Barnes may not put the ball in end zone, but he’s expected to help Buffalo get six points on the board more often than last season, when the Bills finished 30th in the NFL with 20 offensive touchdowns, including only eight by rush. Only 10 of the team’s touchdowns came inside the red zone.

Barnes’ blocking will come in handy as Buffalo’s offensive line continues to go through personnel issues. Jason Peters is still holding out, and tackles Patrick Estes and Matt Murphy have been injured in training camp.

“I think it helps our run game a lot actually,” said quarterback Trent Edwards. “With Darian (Barnes) and Jonathan (Evans) in front, picking up the linebackers blitzing through the gap, I think this fits Turk’s (Schonert) offensive style a little bit better.”

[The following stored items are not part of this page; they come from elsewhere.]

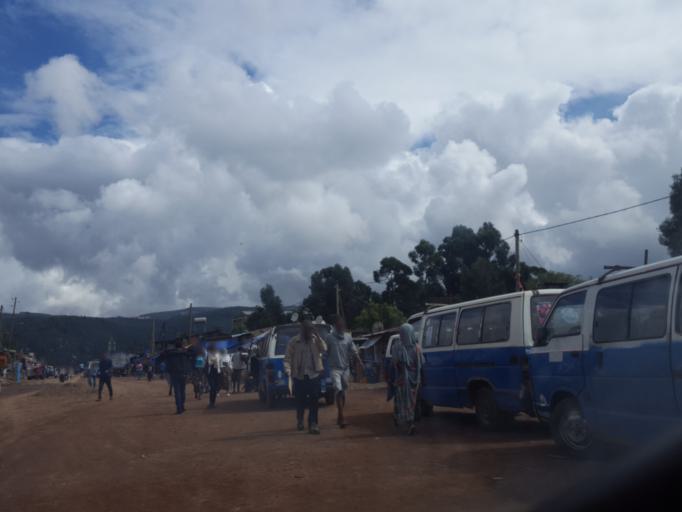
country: ET
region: Adis Abeba
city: Addis Ababa
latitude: 9.0637
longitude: 38.7616
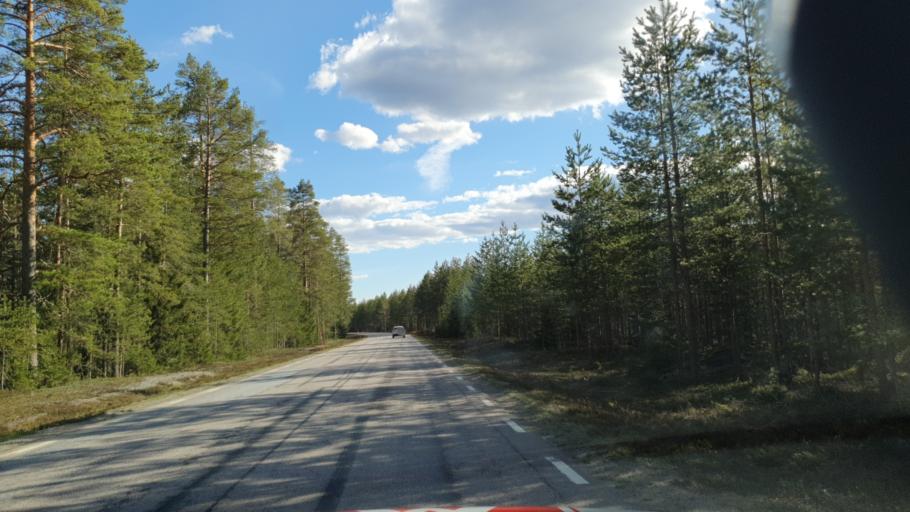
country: SE
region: Vaesterbotten
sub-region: Umea Kommun
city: Roback
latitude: 63.8692
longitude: 20.1473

Barnes’ career began in Tampa Bay in 2002, when he helped pave the way for a Buccaneers victory in Super Bowl XXXVII. He spent two years there before moving on to Dallas, Miami and the Jets. He scored his only career touchdown with the Cowboys in 2004.

“It was a blur,” Barnes said about winning the Super Bowl. “The only thing I really remember was the game. It was great because I got a chance to block for Mike Alstott. That was really exciting and it was one of the greatest experiences of my life much less my career.”

Barnes started his college career as a tailback at Rutgers before transferring to Hampton University of the Mid-Eastern Athletic Conference.

“The league is very tough, kind of a gritty place to play,” Barnes said. “Playing that level of college football is hard. When I got there I got to see how aggressive I really was. After playing the position for a while it became natural and I fell into it.”